[WHAT YOU HAVE TO DO]:
Every record that follows should be printed verbatim.

---------- DATA TO USE ----------

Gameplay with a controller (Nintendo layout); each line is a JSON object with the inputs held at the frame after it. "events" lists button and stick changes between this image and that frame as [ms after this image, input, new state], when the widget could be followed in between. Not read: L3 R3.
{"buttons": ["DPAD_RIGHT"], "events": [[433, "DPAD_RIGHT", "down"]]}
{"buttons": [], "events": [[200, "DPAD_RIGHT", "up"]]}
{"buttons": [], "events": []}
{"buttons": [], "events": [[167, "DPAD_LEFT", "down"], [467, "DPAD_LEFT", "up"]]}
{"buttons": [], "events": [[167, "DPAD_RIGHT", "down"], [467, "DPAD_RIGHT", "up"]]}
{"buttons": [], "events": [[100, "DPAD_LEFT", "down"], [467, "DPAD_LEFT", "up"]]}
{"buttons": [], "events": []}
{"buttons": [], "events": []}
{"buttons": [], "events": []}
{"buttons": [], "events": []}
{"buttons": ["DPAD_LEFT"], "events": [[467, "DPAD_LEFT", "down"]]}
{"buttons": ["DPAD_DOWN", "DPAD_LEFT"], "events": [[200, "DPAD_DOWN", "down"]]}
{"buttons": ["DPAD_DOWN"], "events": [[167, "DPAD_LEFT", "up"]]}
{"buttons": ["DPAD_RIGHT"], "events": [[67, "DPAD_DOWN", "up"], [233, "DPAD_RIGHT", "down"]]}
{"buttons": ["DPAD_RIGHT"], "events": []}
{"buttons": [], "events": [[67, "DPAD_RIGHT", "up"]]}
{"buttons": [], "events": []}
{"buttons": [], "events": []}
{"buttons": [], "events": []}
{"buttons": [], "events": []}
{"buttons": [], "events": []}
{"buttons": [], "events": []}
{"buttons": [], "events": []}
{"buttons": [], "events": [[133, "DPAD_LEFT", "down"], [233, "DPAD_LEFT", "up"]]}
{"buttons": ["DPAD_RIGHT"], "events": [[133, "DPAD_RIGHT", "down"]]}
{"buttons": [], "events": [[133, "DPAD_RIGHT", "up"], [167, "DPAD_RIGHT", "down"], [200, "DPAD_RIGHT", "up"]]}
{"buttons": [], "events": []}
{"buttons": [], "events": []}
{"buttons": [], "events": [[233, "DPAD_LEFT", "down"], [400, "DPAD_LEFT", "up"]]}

----------

[ANSWER BOX]:
Gameplay with a controller (Nintendo layout); each line is a JSON object with the inputs held at the frame after it. "events" lists button and stick changes between this image and that frame as [ms after this image, input, new state], when the widget could be followed in between. Not read: L3 R3.
{"buttons": ["DPAD_RIGHT"], "events": [[433, "DPAD_RIGHT", "down"]]}
{"buttons": [], "events": [[200, "DPAD_RIGHT", "up"]]}
{"buttons": [], "events": []}
{"buttons": [], "events": [[167, "DPAD_LEFT", "down"], [467, "DPAD_LEFT", "up"]]}
{"buttons": [], "events": [[167, "DPAD_RIGHT", "down"], [467, "DPAD_RIGHT", "up"]]}
{"buttons": [], "events": [[100, "DPAD_LEFT", "down"], [467, "DPAD_LEFT", "up"]]}
{"buttons": [], "events": []}
{"buttons": [], "events": []}
{"buttons": [], "events": []}
{"buttons": [], "events": []}
{"buttons": ["DPAD_LEFT"], "events": [[467, "DPAD_LEFT", "down"]]}
{"buttons": ["DPAD_DOWN", "DPAD_LEFT"], "events": [[200, "DPAD_DOWN", "down"]]}
{"buttons": ["DPAD_DOWN"], "events": [[167, "DPAD_LEFT", "up"]]}
{"buttons": ["DPAD_RIGHT"], "events": [[67, "DPAD_DOWN", "up"], [233, "DPAD_RIGHT", "down"]]}
{"buttons": ["DPAD_RIGHT"], "events": []}
{"buttons": [], "events": [[67, "DPAD_RIGHT", "up"]]}
{"buttons": [], "events": []}
{"buttons": [], "events": []}
{"buttons": [], "events": []}
{"buttons": [], "events": []}
{"buttons": [], "events": []}
{"buttons": [], "events": []}
{"buttons": [], "events": []}
{"buttons": [], "events": [[133, "DPAD_LEFT", "down"], [233, "DPAD_LEFT", "up"]]}
{"buttons": ["DPAD_RIGHT"], "events": [[133, "DPAD_RIGHT", "down"]]}
{"buttons": [], "events": [[133, "DPAD_RIGHT", "up"], [167, "DPAD_RIGHT", "down"], [200, "DPAD_RIGHT", "up"]]}
{"buttons": [], "events": []}
{"buttons": [], "events": []}
{"buttons": [], "events": [[233, "DPAD_LEFT", "down"], [400, "DPAD_LEFT", "up"]]}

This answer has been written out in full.